Monday, March 20, 2017

45 YEARS - #861


Looked at in a certain way, Andrew Haigh’s finely tuned 2015 drama 45 Years has the cold heart of a film noir plot. A secret sin committed almost five decades prior catches up with a man, sending ripples through his existence, exposing a hidden life no one knew he had. As this past becomes more prominent, it damages his current relationship, and there is no clear indication if he can either atone for his silence or if his partner can forget. Because the past is ever-present. Once you dig it up, you can’t bury it again.


In this case, the secret is the sin itself. It’s the fact that Geoff (Tom Courtenay, Billy Liar [review]) kept much of the details of his first love secret from his wife Kate (Charlotte Rampling, Life During Wartime [review]). The full details only begin to emerge under extraordinary circumstances just before their 45th wedding anniversary. Back in the 1960s, Geoff went climbing in the Swiss Alps with his beloved, only to lose her in the snow. During a recent thaw, the girl’s body was found in the ice, and because they had pretended to be married while on the road, Geoff is listed as her next of kin. This implies a far more intimate relationship than Kate ever realized, and as Geoff begins to lose himself in memory, Kate fears she is losing him, too.


Though, there is some evidence that she was losing him already. Old age has come to them differently, softening his thought processes even as she remains sharp. Courtenay is brilliant, alternately sympathetic and infuriating, there one minute and off in his own world the next. His thoughts of the lost woman obsess him, and he returns to youthful habits like a thief returning to crime. One of their friends describes him as “overly passionate about things,” and indeed, as he takes up smoking and starts to question the disappointing, straight life of his old friends, he starts to appear as an overgrown adolescent. Kate can only watch and wonder and try to pull him back in.


Andrew Haigh (Weekend) is taking on a lot here. He’s tossing out big questions. Based on a short story by David Constantine, 45 Years ponders how well we can really know a person, and what secrets we have a right to keep in reserve. Kate remains a rock even as her husband waivers. In terms of performance, Rampling is as present as Courtenay is absent. Yet, even in her stoicism, we see pain. Those quiet moments alone, as she contemplates the truth of the situation, we see the grief welling up in her. She’s already lost Geoff, she has to start the mourning process.

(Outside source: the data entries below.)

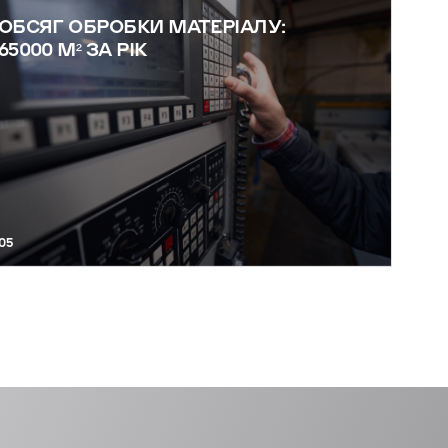
ОБСЯГ ОБРОБКИ МАТЕРІАЛУ:
65000 М² ЗА РІК
05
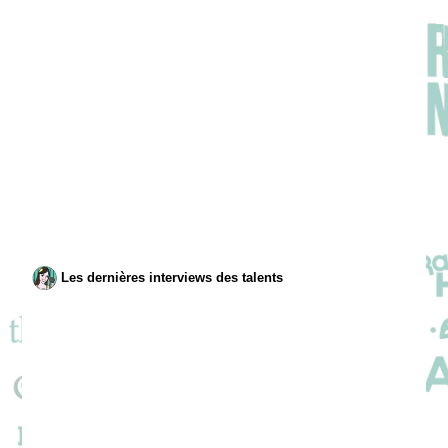
Les dernières interviews des talents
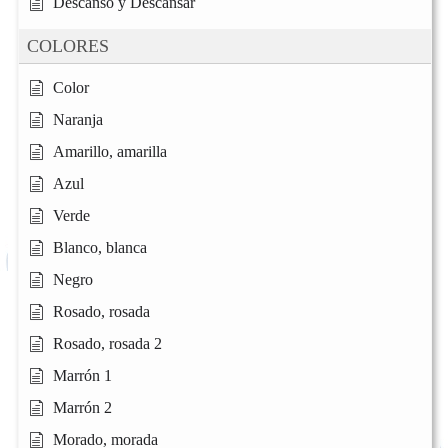
Descanso y Descansar
COLORES
Color
Naranja
Amarillo, amarilla
Azul
Verde
Blanco, blanca
Negro
Rosado, rosada
Rosado, rosada 2
Marrón 1
Marrón 2
Morado, morada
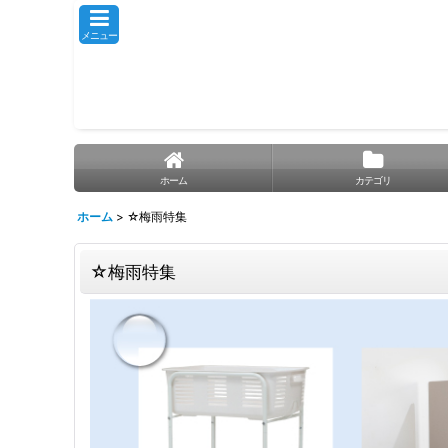
メニュー
ホーム
カテゴリ
ホーム
>
☆梅雨特集
☆梅雨特集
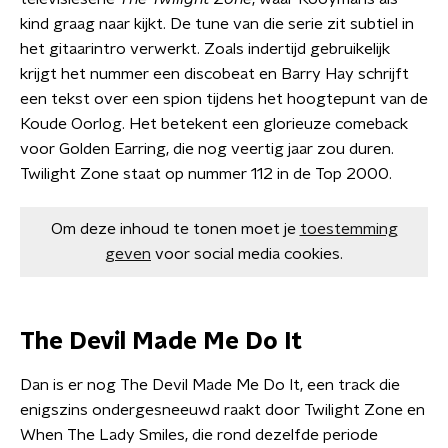
kind graag naar kijkt. De tune van die serie zit subtiel in
het gitaarintro verwerkt. Zoals indertijd gebruikelijk
krijgt het nummer een discobeat en Barry Hay schrijft
een tekst over een spion tijdens het hoogtepunt van de
Koude Oorlog. Het betekent een glorieuze comeback
voor Golden Earring, die nog veertig jaar zou duren.
Twilight Zone staat op nummer 112 in de Top 2000.
Om deze inhoud te tonen moet je
toestemming
geven
voor social media cookies.
The Devil Made Me Do It
Dan is er nog The Devil Made Me Do It, een track die
enigszins ondergesneeuwd raakt door Twilight Zone en
When The Lady Smiles, die rond dezelfde periode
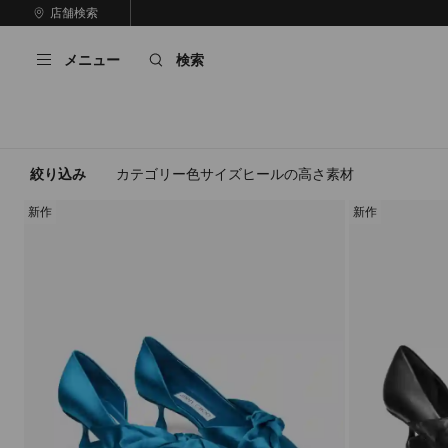
コ
店舗検索
前
ン
自
の
テ
動
ス
メニュー
検索
ン
再
ラ
ツ
生
イ
に
を
ド
ス
止
キ
め
る
ッ
絞り込み
カテゴリー
色
サイズ
ヒールの高さ
素材
プ
新作
新作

Or so one can surmise. Haigh avoids explanation, instead inviting us to consider what each spouse is going through. Haigh doesn’t layer on an orchestral score, preferring instead to use only in-world music. Sometimes it’s on the nose (“young girl get out of my mind,” Gary Puckett implores), other times it’s a product of nostalgia, empty in sentiment, reminding Geoff and Kate what they felt once upon a time. “Their” song is “Smoke Gets in Your Eyes,” a deceptive tune that sounds assured at first, but holds doubt (“all who love are blind”). How complacent have they become, how little has their taste changed? How much of the last 45 years has been a lie? Like a silent detective hunting out the truth, Rampling’s face says it all as Kate tries to clear that smoke put the puzzle together. She doesn’t know what to believe anymore. This is where Lol Crawley’s unassuming, stark cinematography becomes a powerful tool. The actors are the thing, and he and Haigh give them plenty of space, recalling in some scenes the Kitchen Sink school of British filmmaking popular when Courtenay and Rampling were starting out, but also more bucolic. They use the English countryside and its misty gray and lovely green to create a sort of limbo where the couple has gotten stuck, contrasting with the unseen, icy grave.


“We only get so many choices,” Geoff says at one point, a semblance of an excuse, implying that we  only get so much love in our lives, as well. There is an existential dread in that belief, as if our decisions in life are like a genie’s three wishes. Make the wrong choices, and use them all up. But it’s not Geoff that we ultimately figure chose wrong--this is Kate’s story, really, not his, so it’s more her that we have to pity. Because she’ll never know if she devoted her life to a man that cared for her as much as she cared for him. The dead girl was always in their house, always in their bed, haunting her without Kate knowing. And we are left to hang there, as well, unsure of where this story will go next, our heroine trapped in the chilling final shot, not unlike her rival is trapped on a mountainside glacier, never to thaw.


This disc provided by the Criterion Collection for purposes of review.